Lactation and breastfeeding
Recommendations on RAAS blocker prescription during breastfeeding vary among guidelines. While AHA/ACC hypertension guidelines [9] and KDIGO CKD guidelines [20] offer comprehensive coverage, NICE and ESH provide some less detailed guidance on breastfeeding in the hypertension guidelines. NICE guidance states that ACEIs and ARBs are not advised but not absolutely prohibited during breastfeeding but does not specify specific drug names [5]. The 2023 hypertension guidance from the ESH states that “ACEis are compatible with breastfeeding… ARBs are not currently recommended in lactating women because of limited safety evidence” [7] (Supplementary Table 2). The recent 2024 ESC hypertension guidelines also include the specific medication names (Benazepril, captopril, enalapril, quinapril) [8]. Furthermore, both the AHA/ACC guidance for heart failure [14] and IHD guidelines [17] state that enalapril, benazepril and captopril are safe during breastfeeding and lactation in contrast with the NICE guidance (Supplementary Tables 3 and 4). This guidance from the AHA/ACC is reinforced by research showing that drug levels of these ACEIs in breastmilk are low enough that it does not pose any danger on the infant [28, 29]. Similarly, the KDIGO 2024 CKD guidelines [20] advocate for a multidisciplinary care approach where medication charts are reviewed throughout lactation as well as throughout pregnancy. This comparison highlights the inconsistency between the more detailed international guidance and the NICE guidelines. Additionally, specifically addressing prematurity in the guidance may be beneficial, as premature infants are more sensitive to RAAS modulations and build-up of drugs [30].
Summary
There are disparities in the depth and extent of national and international guidance concerning the use of RAAS blockers during pregnancy and breastfeeding. This presents a challenge, as it demonstrates that there is a lack of standardised and comprehensive guidance on this topic across international levels and suggests that there is a requirement for more explicit directives in the clinical guidelines aimed at pregnant women and women of childbearing potential.

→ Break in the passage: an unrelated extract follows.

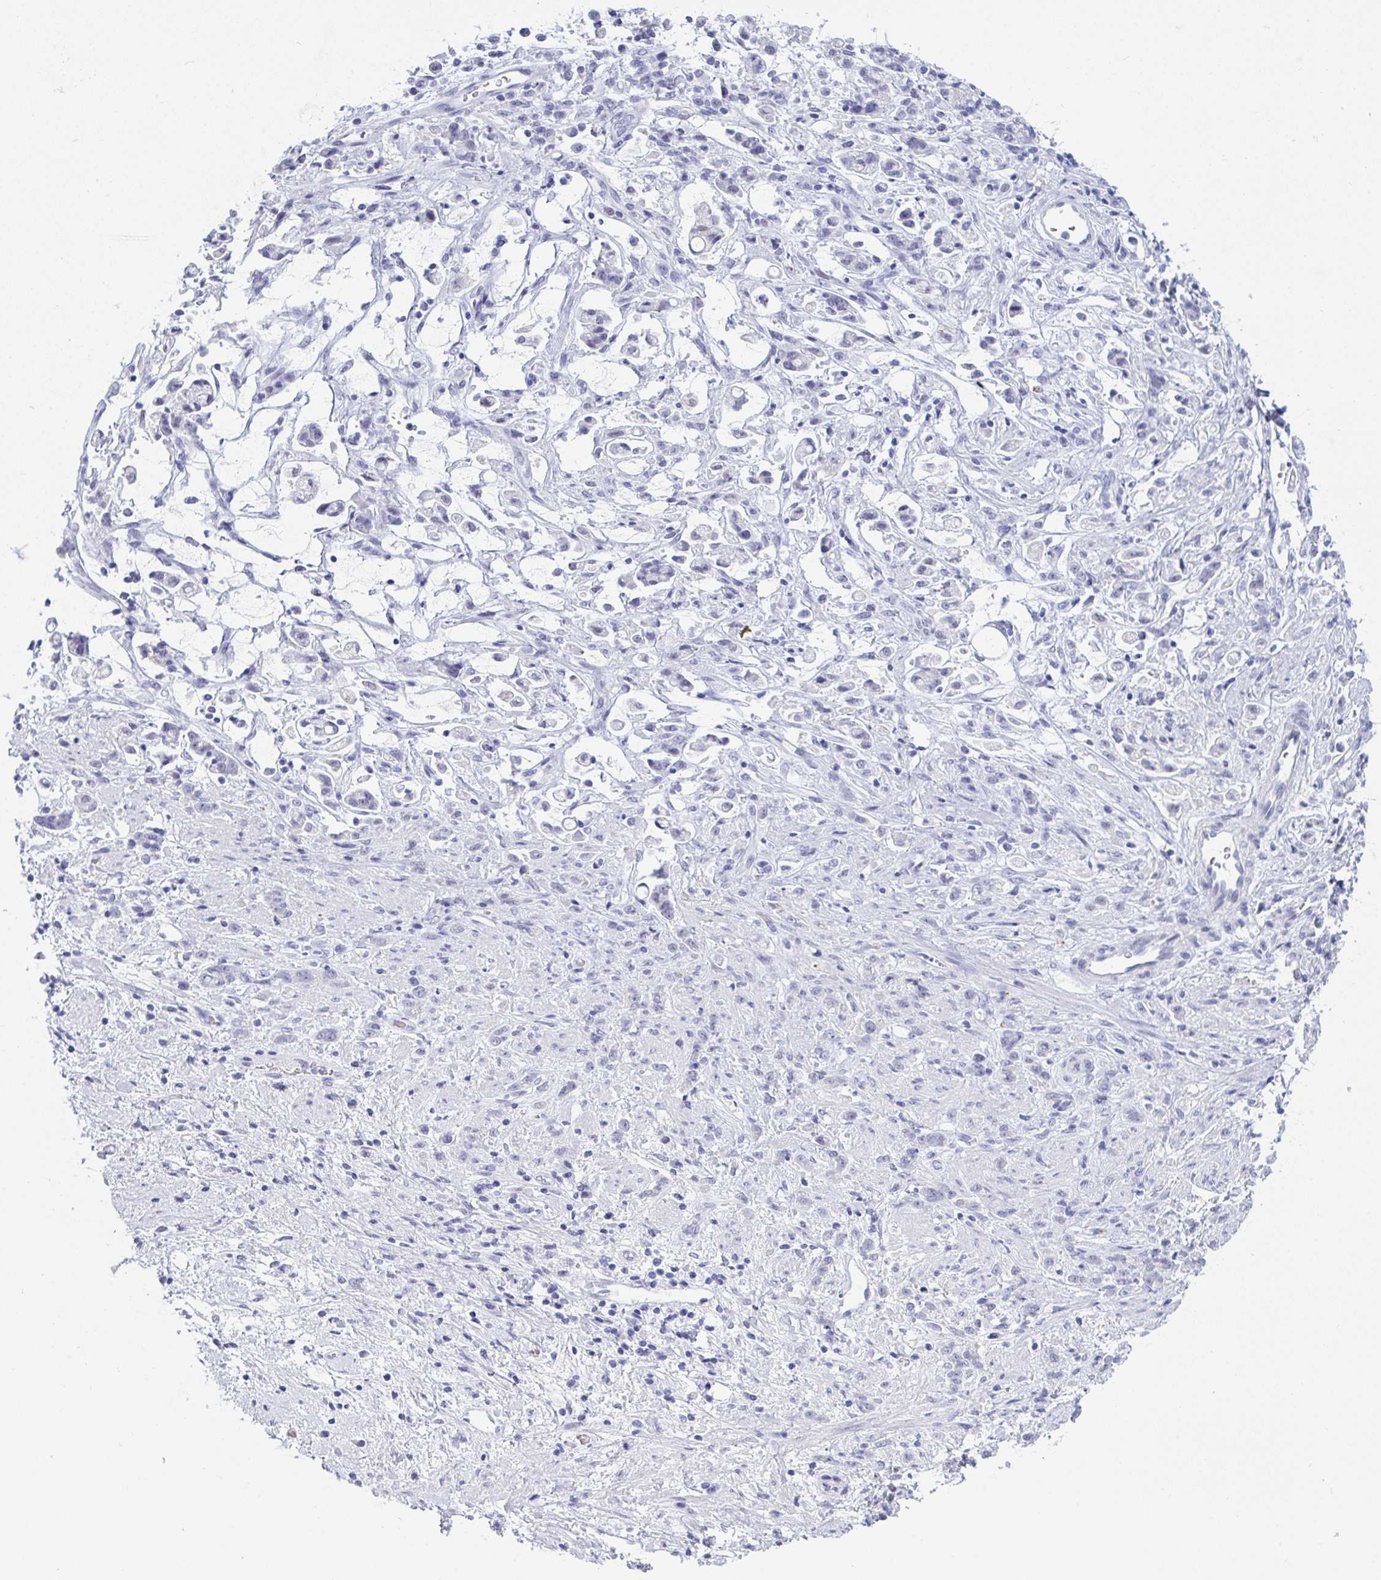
{"staining": {"intensity": "negative", "quantity": "none", "location": "none"}, "tissue": "stomach cancer", "cell_type": "Tumor cells", "image_type": "cancer", "snomed": [{"axis": "morphology", "description": "Adenocarcinoma, NOS"}, {"axis": "topography", "description": "Stomach"}], "caption": "Tumor cells are negative for protein expression in human stomach cancer (adenocarcinoma). (DAB (3,3'-diaminobenzidine) IHC visualized using brightfield microscopy, high magnification).", "gene": "PRDM9", "patient": {"sex": "female", "age": 60}}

The position statement by the ESH Working Group on Hypertension in Women reinforces the importance of multidisciplinary approaches to hypertensive disorders in pregnancy and attributes the lack of standardised disease management to the multifaceted nature of hypertensive disorders in pregnancy and the scarcity of well-designed clinical trials in the field [11]. Building on this, we recommend that in future iterations and updates of clinical guidelines for the management of cardiovascular and renal conditions that explicit and detailed directives regarding the use of RAAS blockers for both pregnant women and women of childbearing potential are provided, with an emphasis on the importance of appropriate contraception and preconception counselling. Additionally, we recommend that guidance regarding breastfeeding and lactation is clear and includes information on the evidenced safety of specific drugs and further research into the safety of RAAS blockers in breastfeeding. These recommendations will provide healthcare professionals with improved resources to facilitate informed decision-making and patient counselling regarding RAAS blocker treatment during pregnancy and breastfeeding.